We want to make sure Flower is really ready for the playoffs. He doesn’t want to do it, he wants to play every night, he’s such a competitor. –The Creator on Sportsbook Radio

Subban played two to three games a month for the first five months of the season last year. This year, that number will probably be closer to four to five a month, and the Golden Knights will be better off for it… even if Subban doesn’t play as well as Fleury can.

Vegas Has History Of Clinching Games In The Opening Minutes Vs SJS

(Photo Credit: SinBin.vegas Photographer Brandon Andreasen)
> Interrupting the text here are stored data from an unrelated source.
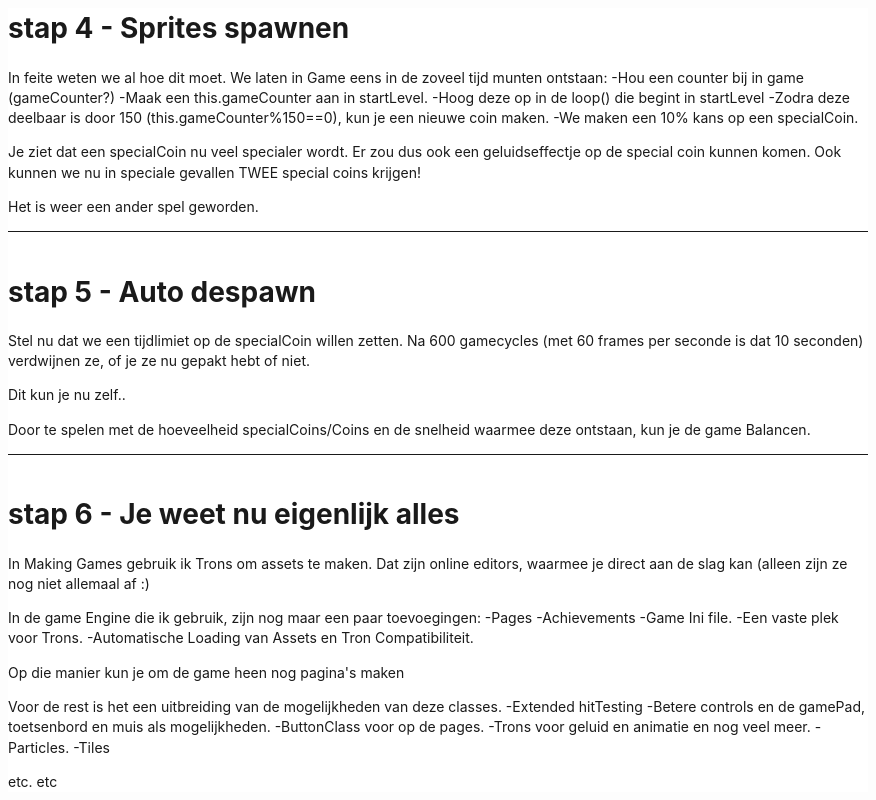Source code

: # stap 4 - Sprites spawnen

In feite weten we al hoe dit moet.
We laten in Game eens in de zoveel tijd munten ontstaan:
-Hou een counter bij in game (gameCounter?)
-Maak een this.gameCounter aan in startLevel.
-Hoog deze op in de loop() die begint in startLevel
-Zodra deze deelbaar is door 150 (this.gameCounter%150==0), kun je een nieuwe coin maken.
-We maken een 10% kans op een specialCoin.

Je ziet dat een specialCoin nu veel specialer wordt.
Er zou dus ook een geluidseffectje op de special coin kunnen komen.
Ook kunnen we nu in speciale gevallen TWEE special coins krijgen!

Het is weer een ander spel geworden.

---
# stap 5 - Auto despawn
Stel nu dat we een tijdlimiet op de specialCoin willen zetten.
Na 600 gamecycles (met 60 frames per seconde is dat 10 seconden) verdwijnen ze, of
je ze nu gepakt hebt of niet.

Dit kun je nu zelf..

Door te spelen met de hoeveelheid specialCoins/Coins en de snelheid waarmee deze ontstaan, kun je de game Balancen.


---
# stap 6 - Je weet nu eigenlijk alles

In Making Games gebruik ik Trons om assets te maken. Dat zijn online editors, waarmee je direct aan de slag kan (alleen zijn ze nog niet allemaal af :)

In de game Engine die ik gebruik, zijn nog maar een paar toevoegingen:
-Pages
-Achievements
-Game Ini file.
-Een vaste plek voor Trons.
-Automatische Loading van Assets en Tron Compatibiliteit.

Op die manier kun je om de game heen nog pagina's maken

Voor de rest is het een uitbreiding van de mogelijkheden van deze classes.
-Extended hitTesting
-Betere controls en de gamePad, toetsenbord en muis als mogelijkheden.
-ButtonClass voor op de pages.
-Trons voor geluid en animatie en nog veel meer.
-Particles.
-Tiles

etc. etc
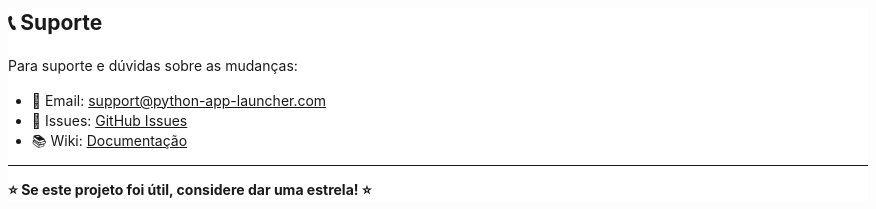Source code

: 
## 📞 **Suporte**

Para suporte e dúvidas sobre as mudanças:
- 📧 Email: support@python-app-launcher.com
- 🐛 Issues: [GitHub Issues](https://github.com/user/python-app-launcher/issues)
- 📚 Wiki: [Documentação](https://github.com/user/python-app-launcher/wiki)

---

**⭐ Se este projeto foi útil, considere dar uma estrela! ⭐**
In their first two games of the 2019-2020 season, the Golden Knights have scored three goals in the opening ten minutes. It was a point of emphasis for the opponent after the opening night matchup against San Jose.

The key in this building is getting through the first ten minutes. And we didn’t do that.-Pete DeBoer, Sharks Head Coach

It’s not just this season, it dates back to the inaugural 2017-18 campaign. Under Gerard Gallant, the Golden Knights have a track record of taking quick control of the game, especially against the Sharks. Just look at how Vegas handles San Jose at T-Mobile Arena. The Golden Knights have a clear advantage in the opening ten minutes.

11/24/17: VGK 5 SJ 4
Shea Theodore Goal At 2:33 1st Period
James Neal Goal At 11:16 1st Period

3/31/18: VGK 3 SJ 2
Shea Theodore Goal At 2:21 1st Period

4/26/18: Game 1- VGK 7 SJ 0
Cody Eakin Goal At 4:31 1st Period
Erik Haula Goal At 4:57 1st Period
Jon Marchessault Goal At 6:02 1st Period
Alex Tuch Goal At 11:43 1st Period

11/24/18: VGK 6 SJ 0
William Karlsson Goal At 0:14 1st Period
Colin Miller Goal At 4:40 1st Period
Max Pacioretty Goal At 9:29 1st Period

01/10/19: SJ 3 VGK 2
Tomas Nosek Goal At 1:34 1st Period

04/14/19: Game 3- VGK 6 SJ 3
Mark Stone Goal At 0:14 1st Period
Max Pacioretty Goal At 12:43 1st Period

04/16/19: Game 4- VGK 5 SJ 0
Max Pacioretty Goal At 1:11 1st Period

10/02/19: VGK 4 SJ 1
Mark Stone Goal At 3:46 1st Period
Reilly Smith Goal At 5:21 1st Period

VGK/SJ History Totals:

VGK is 7-1-0 against San Jose when they score in the opening 10 minutes of a game
VGK scored 16 Goals against San Jose in the opening 13 minutes
VGK scored two or more goals in 5 separate games

Is it as simple as having a ‘race out of the gate’ mentality? Or is it the atmosphere at the T-Mobile Arena?

I think it’s a little bit of both. -Marc Andre Fleury

And nobody benefits more from the quick starts than the goalie.